__Document__
- - - - - - -

# Noaa says la nina is off the table



## ALLSKIING (Sep 8, 2016)

http://www.theindychannel.com/storm-shield/storm-shield-featured/la-nina-is-off-the-table-says-noaa


----------



## Los (Sep 8, 2016)

ALLSKIING said:


> http://www.theindychannel.com/storm-shield/storm-shield-featured/la-nina-is-off-the-table-says-noaa



The totality of what I've heard and read has substantially lowered my expectations about the coming winter. If I had to, I'd bet that 2016-2017 will be mild. The only saving grace will be the painful memories of 2015-2016 which will help to make this winter seem better than it actually will be. 

I'll be more than happy to eat crow. 


Sent from my iPhone using AlpineZone


----------



## yeggous (Sep 8, 2016)

La Nada is not bad for us. ENSO is overrated as a predictor in New England unless it is super strong like last year.


Sent from my iPhone using AlpineZone mobile app


----------



## ALLSKIING (Sep 8, 2016)

Los said:


> The totality of what I've heard and read has substantially lowered my expectations about the coming winter. If I had to, I'd bet that 2016-2017 will be mild. The only saving grace will be the painful memories of 2015-2016 which will help to make this winter seem better than it actually will be.
> 
> I'll be more than happy to eat crow.
> 
> ...



Anything that you've read or heard about is just a guess. It's way to early to actually know what will happen. Heck they couldn't even tell where that hurricane was going one day out.


----------



## bigbog (Sep 9, 2016)

Let's hope today's temps/dew_points will be the last of the worst for the rest of the year.....


----------



## Jully (Sep 9, 2016)

bigbog said:


> Let's hope today's temps/dew_points will be the last of the worst for the rest of the year.....



Indeed! 90 degrees in Boston today is completely unacceptable.


----------



## Jully (Sep 9, 2016)

yeggous said:


> La Nada is not bad for us. ENSO is overrated as a predictor in New England unless it is super strong like last year.
> 
> 
> Sent from my iPhone using AlpineZone mobile app



Anything would be great indeed. Temperatures being lower around the holiday time would be a great start.


----------



## bigbog (Sep 9, 2016)

Jully said:


> Indeed! 90 degrees in Boston today is completely unacceptable.



Only a few degrees above what's predicted for Bangor(87 F). 
 Always much more comfortable up at Moosehead and above....


----------



## Edd (Sep 9, 2016)

Jully said:


> Indeed! 90 degrees in Boston today is completely unacceptable.

- - - - - - -

__Raw records__

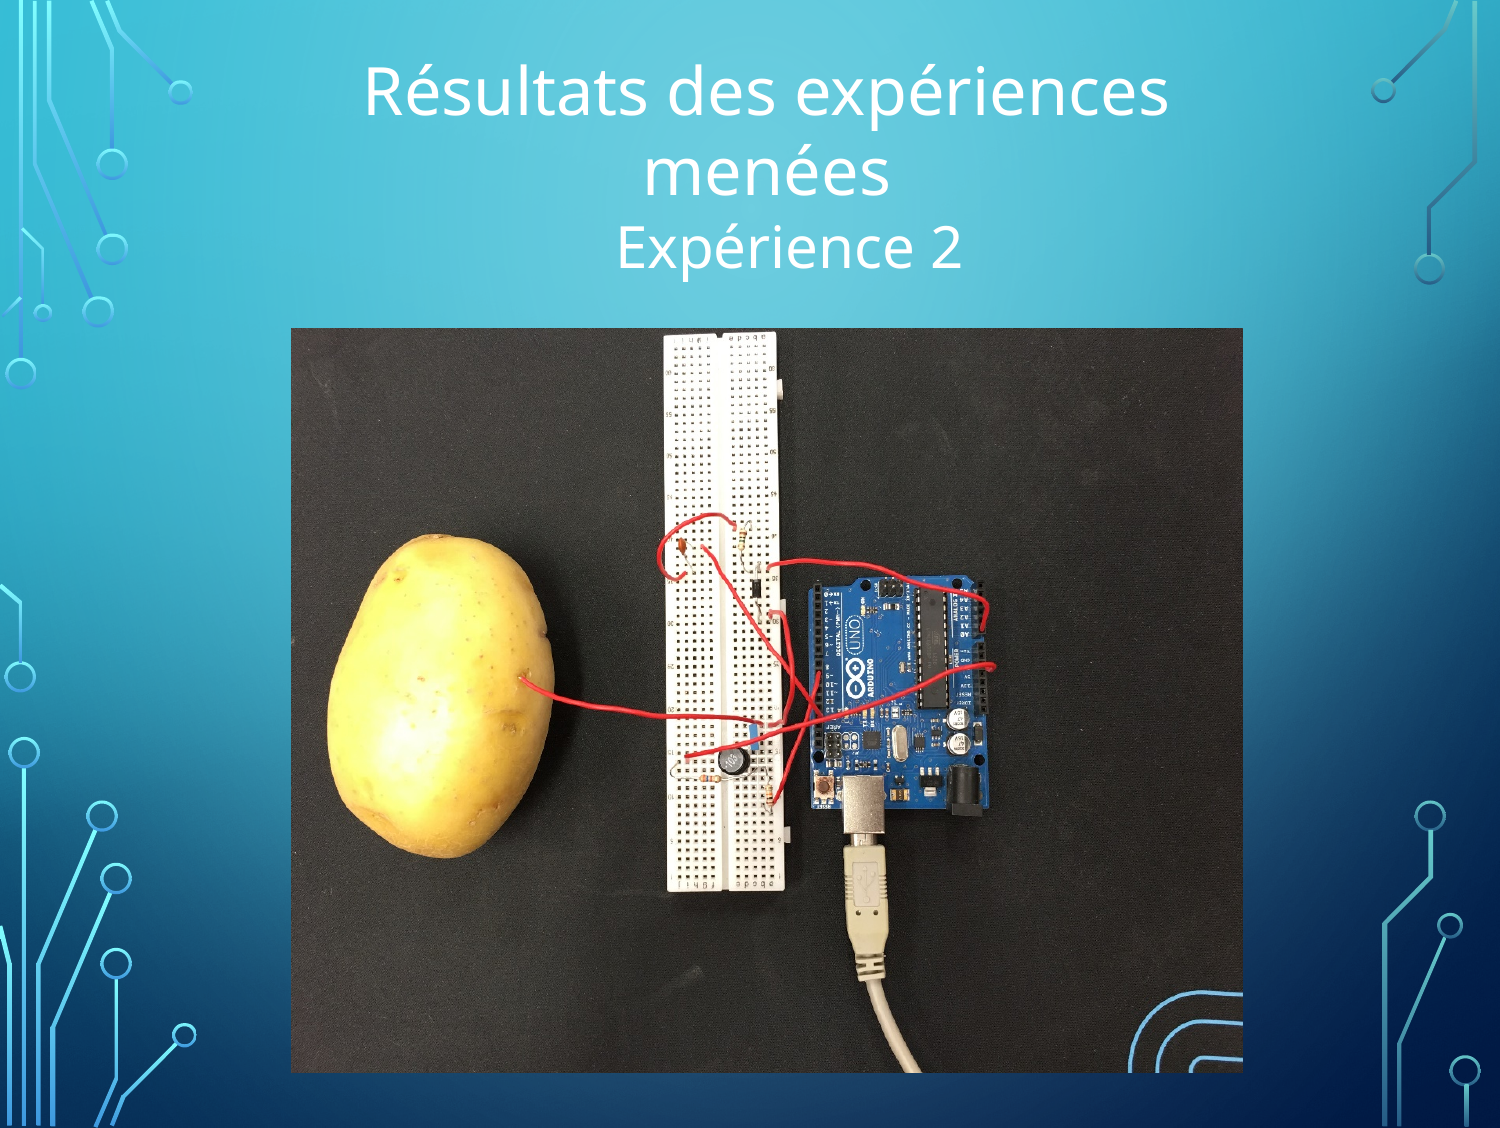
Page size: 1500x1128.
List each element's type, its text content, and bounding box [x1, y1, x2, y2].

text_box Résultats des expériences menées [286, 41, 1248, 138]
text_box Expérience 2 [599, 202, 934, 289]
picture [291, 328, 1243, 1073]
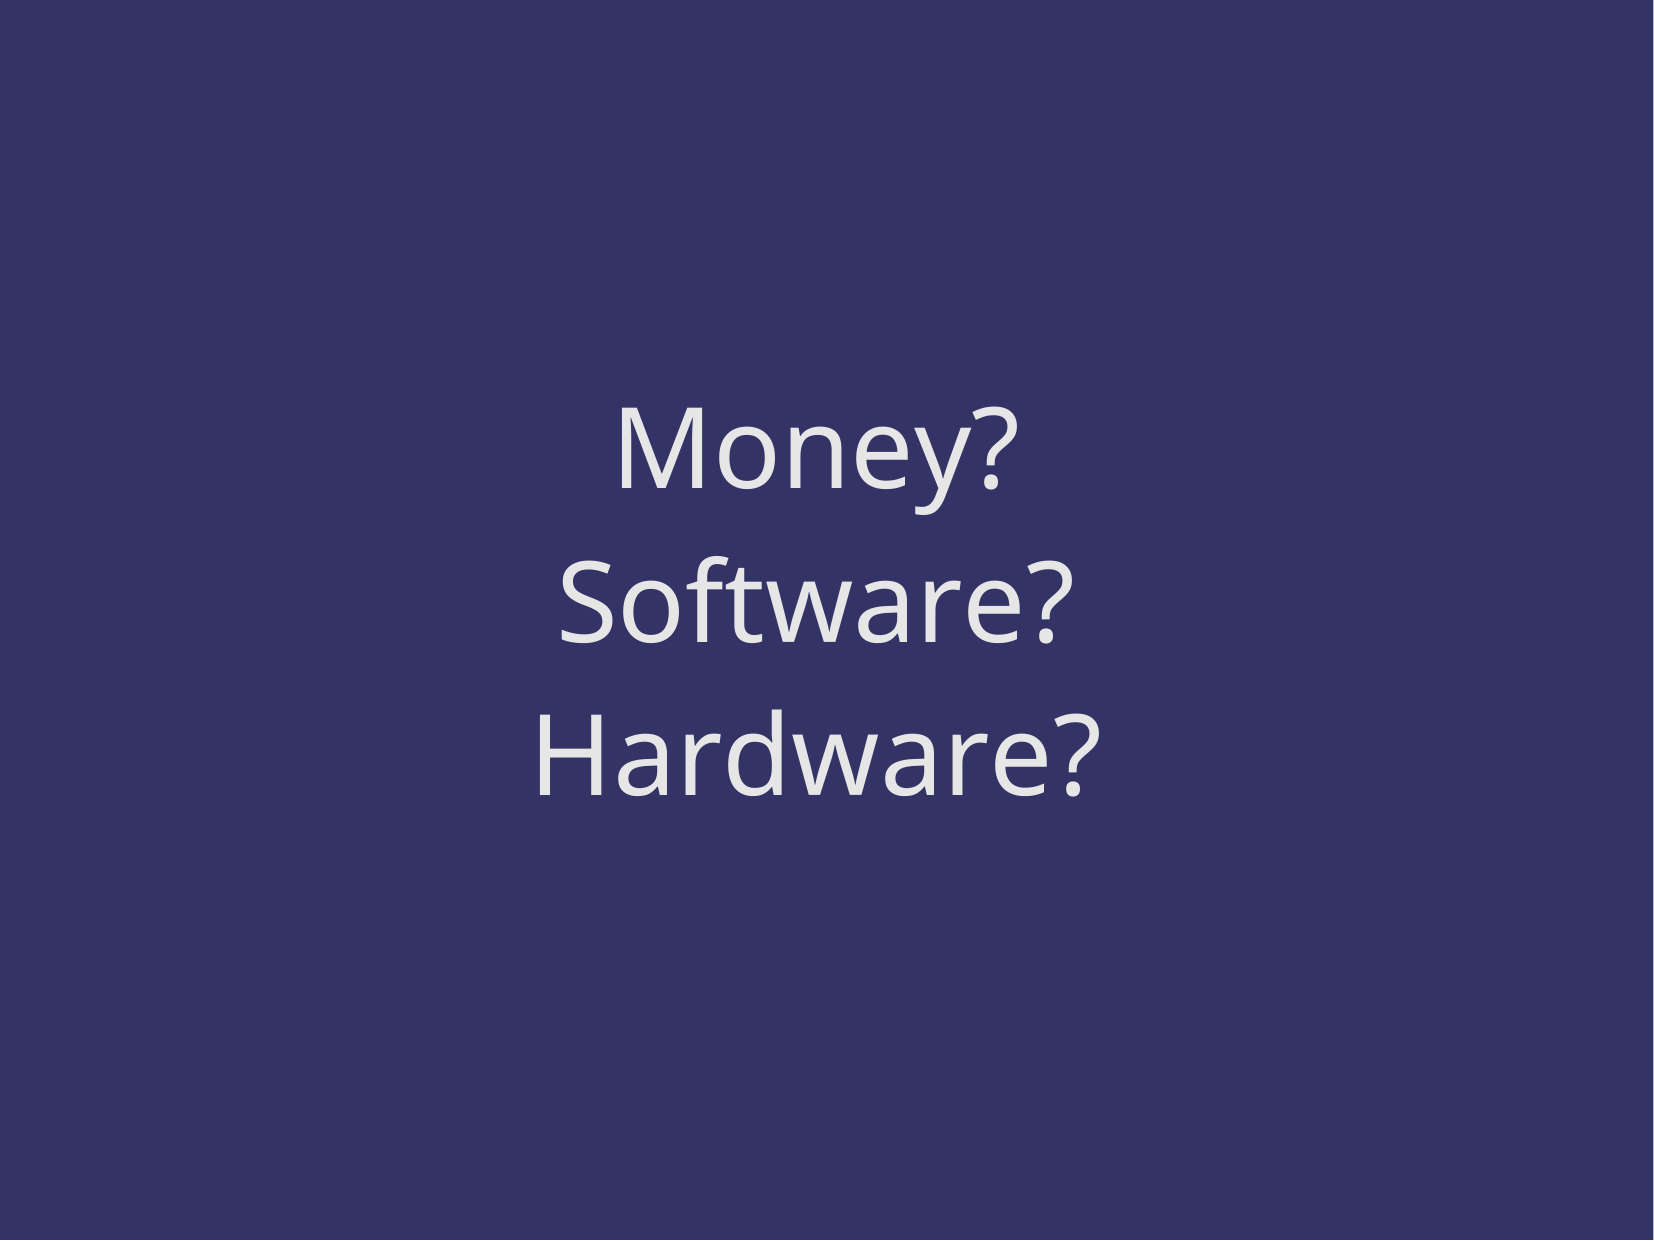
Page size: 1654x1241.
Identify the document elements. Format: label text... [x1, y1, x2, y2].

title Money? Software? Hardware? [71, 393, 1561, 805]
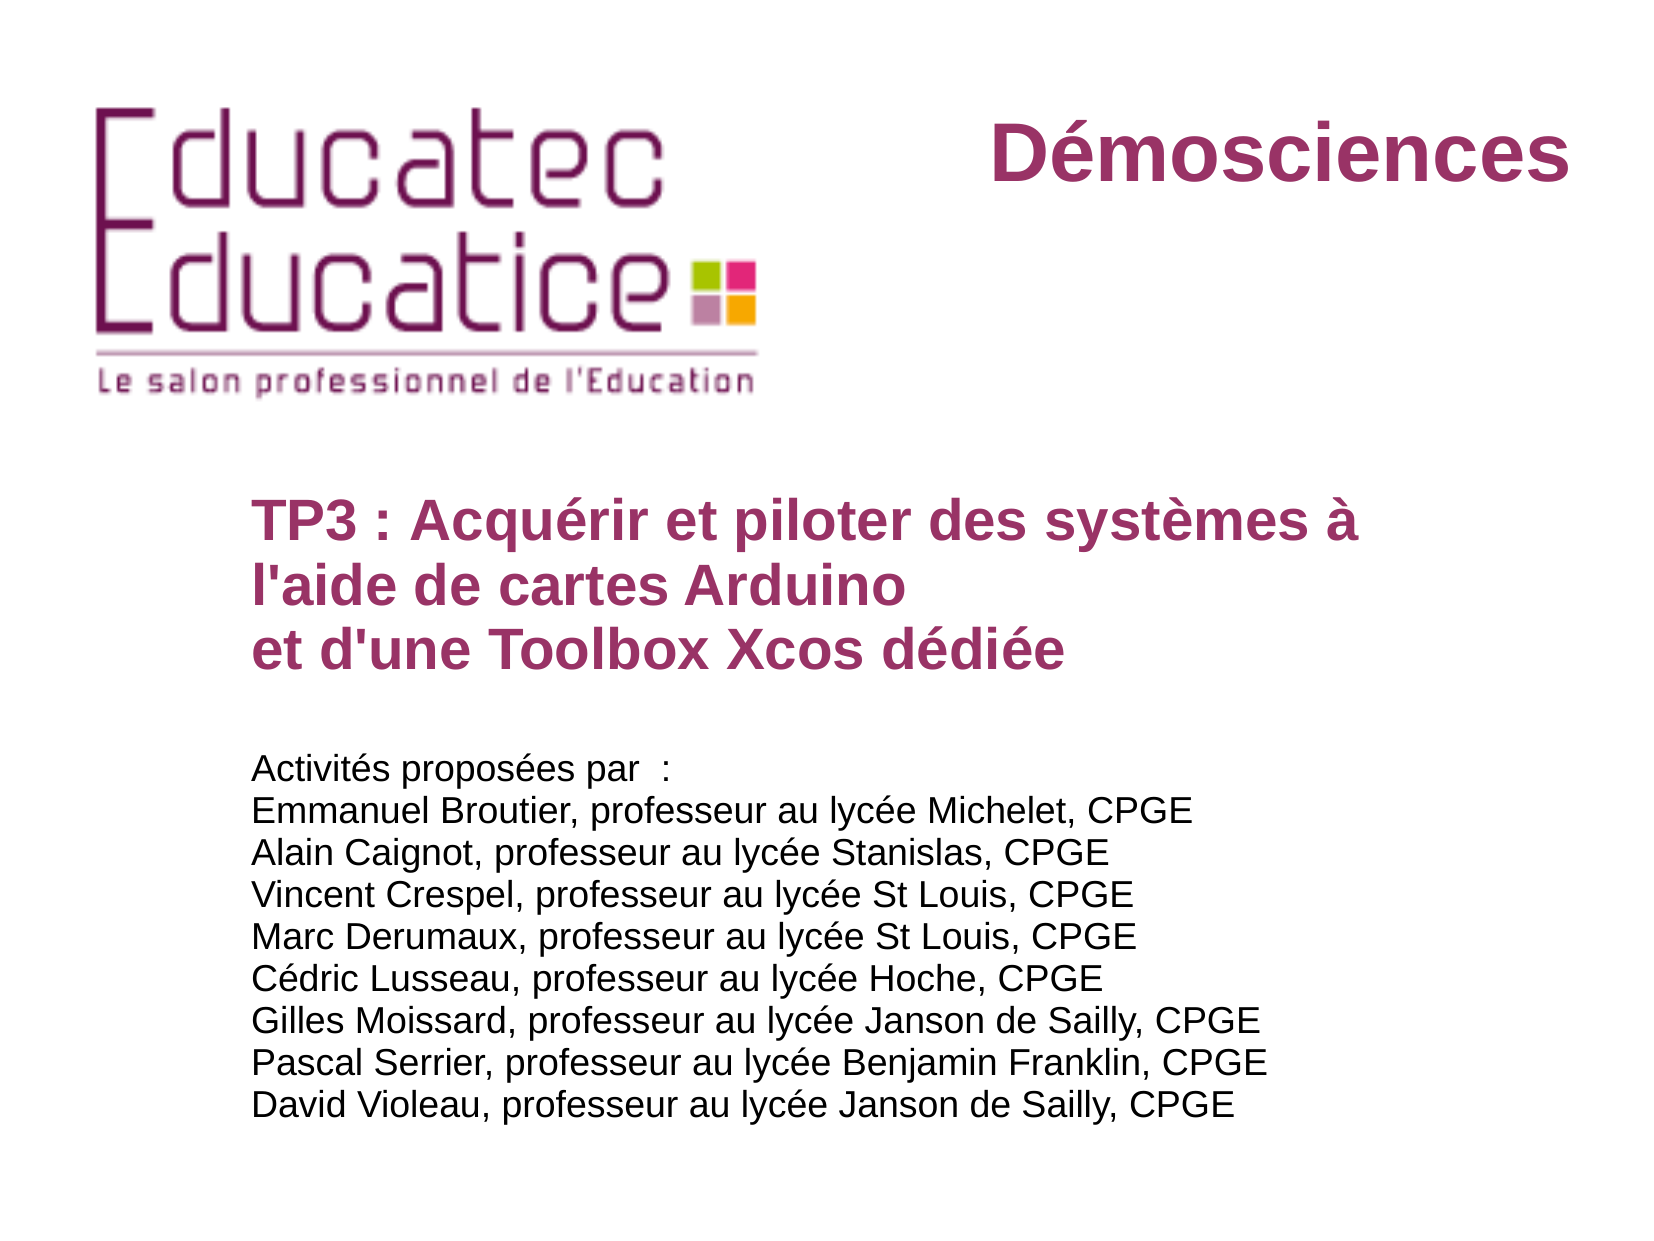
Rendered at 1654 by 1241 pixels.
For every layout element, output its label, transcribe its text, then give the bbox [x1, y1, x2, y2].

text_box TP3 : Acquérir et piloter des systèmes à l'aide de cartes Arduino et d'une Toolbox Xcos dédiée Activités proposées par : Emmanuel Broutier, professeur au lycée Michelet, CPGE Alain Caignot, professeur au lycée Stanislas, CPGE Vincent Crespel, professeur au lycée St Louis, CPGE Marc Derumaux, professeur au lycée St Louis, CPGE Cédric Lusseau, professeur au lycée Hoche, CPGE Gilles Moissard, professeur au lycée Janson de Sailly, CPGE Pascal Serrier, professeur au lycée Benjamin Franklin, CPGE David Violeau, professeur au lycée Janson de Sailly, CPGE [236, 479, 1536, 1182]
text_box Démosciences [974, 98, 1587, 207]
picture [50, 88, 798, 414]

- - - - - - -

__What is asked__
a) Using the La Niña forum thread, say whether each statement agrees with it, answering yes or no and quoting the deciding words. (i) Los would bet on a mild 2016-2017 winter. (ii) yeggous calls La Nada bad for New England. (iii) bigbog gives Bangor's predicted temperature as 90 F.
b) In the La Niña forum thread, what temperature does Jully report for Boston that day?
c) Copy the La Niña forum thread again, starting at the words "# Noaa says" and ending after "Los (Sep 8, 2016)", but swap "ALLSKIING" for "SNOWFAN".

__The solutions__
a)
(i) Yes: "If I had to, I'd bet that 2016-2017 will be mild."
(ii) No: "La Nada is not bad for us."
(iii) No: "Only a few degrees above what's predicted for Bangor(87 F)."

b) 90 degrees.

c)
# Noaa says la nina is off the table



## SNOWFAN (Sep 8, 2016)

http://www.theindychannel.com/storm-shield/storm-shield-featured/la-nina-is-off-the-table-says-noaa


----------



## Los (Sep 8, 2016)